Reuben Cooke
- Born: Reuben James Cooke 17 April 1876 Christchurch, Canterbury, New Zealand
- Died: 10 May 1940 (aged 64) Melbourne, Victoria, Australia
- Weight: 85 kg (187 lb)
- Notable relative: Alfred Cooke (brother)

Rugby union career
- Position: Loose forward

Amateur team(s)
- Years: Team / Apps / (Points)
- 1899, 1901–03: Merivale
- 1904–05: Star

Provincial / State sides
- Years: Team / Apps / (Points)
- 1899, 1901–03: Canterbury
- 1904–05: South Canterbury

International career
- Years: Team / Apps / (Points)
- 1903: New Zealand / 1 / (0)

= Reuben Cooke =

NZ international rugby union player

Reuben "Ru" James Cooke (17 April 1876 – 5 May 1940) was a New Zealand rugby union player who represented the All Blacks in 1903. His position of choice was loose forward.

== Career ==
Commonly known as "Ru", out of the Merivale club, Cooke made his debut for the Canterbury province as a 19-year-old in 1899.

After playing for the South Island against the North consecutively in 1902 and 1903, Cooke was selected for the 1903 tour of Australia. He played in the preliminary match against Wellington and then nine out of the ten tour matches in Australia. He scored one try in his All Black career, against Combined Northern Districts, but did not score any points in his only test match against Australia.
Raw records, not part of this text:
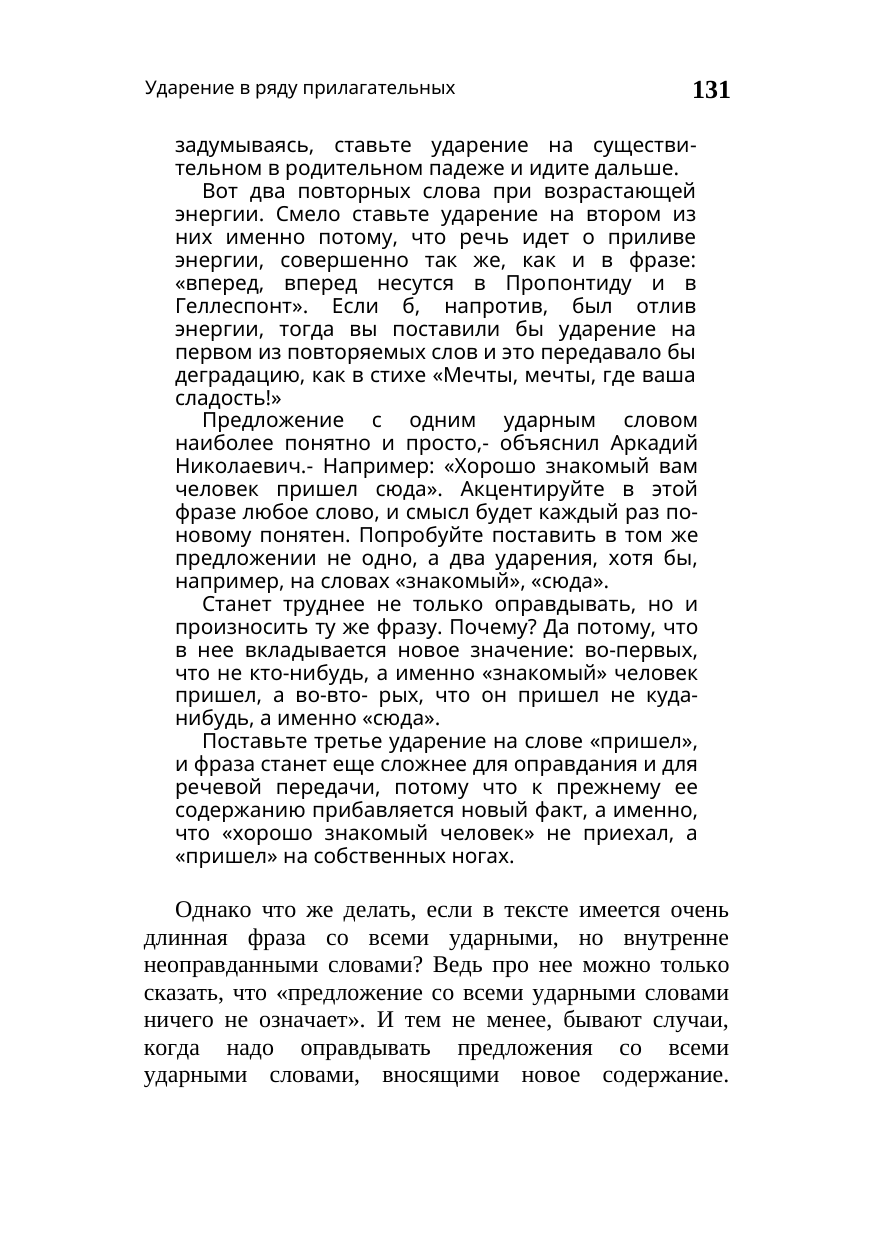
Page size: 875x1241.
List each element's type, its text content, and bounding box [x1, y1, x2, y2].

text Станет труднее не только оправдывать, но и произносить ту же фразу. Почему? Да потому, что в нее вкладывается новое значение: во-первых, что не кто-нибудь, а именно «знакомый» человек пришел, а во-вто- рых, что он пришел не куда-нибудь, а именно «сюда». [175, 593, 699, 730]
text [143, 895, 730, 1088]
text Вот два повторных слова при возрастающей энергии. Смело ставьте ударение на втором из них именно потому, что речь идет о приливе энергии, совершенно так же, как и в фразе: «вперед, вперед несутся в Пропонтиду и в Геллеспонт». Если б, напротив, был отлив энергии, тогда вы поставили бы ударение на первом из повторяемых слов и это передавало бы деградацию, как в стихе «Мечты, мечты, где ваша сладость!» [175, 180, 697, 409]
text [175, 134, 697, 180]
text Поставьте третье ударение на слове «пришел», и фраза станет еще сложнее для оправдания и для речевой передачи, потому что к прежнему ее содержанию прибавляется новый факт, а именно, что «хорошо знакомый человек» не приехал, а «пришел» на собственных ногах. [175, 730, 699, 868]
text Предложение с одним ударным словом наиболее понятно и просто,- объяснил Аркадий Николаевич.- Например: «Хорошо знакомый вам человек пришел сюда». Акцентируйте в этой фразе любое слово, и смысл будет каждый раз по-новому понятен. Попробуйте поставить в том же предложении не одно, а два ударения, хотя бы, например, на словах «знакомый», «сюда». [175, 409, 699, 593]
In the first game in Australia against New South Wales, Cooke was sent off the field after being involved in an altercation with opposing player Harold Judd. This had happened only once prior in All Black history, in 1893 (ironically also against NSW) to William McKenzie. Further investigation proved Cooke was not at fault and he was cleared from any punishment.

He was further chosen for the test match against Great Britain in 1904 but Cooke was unable to play because of injury.

Finally, at the end of the 1904 season he was part of a pool of players that would be selected for the famous Original All Blacks. Unfortunately he was not selected and as there were no trials it is unknown how close he was for selection.

He played for South Canterbury in 1904 and 1905.

Cooke moved to Melbourne, Australia in 1913 and was a coach as well as an administrator for the Kiwi club.

== Family ==
His older brother, Alfred, was an All Black in 1894. Unfortunately, Alfred died aged 30, three years before Cooke made his All Black debut.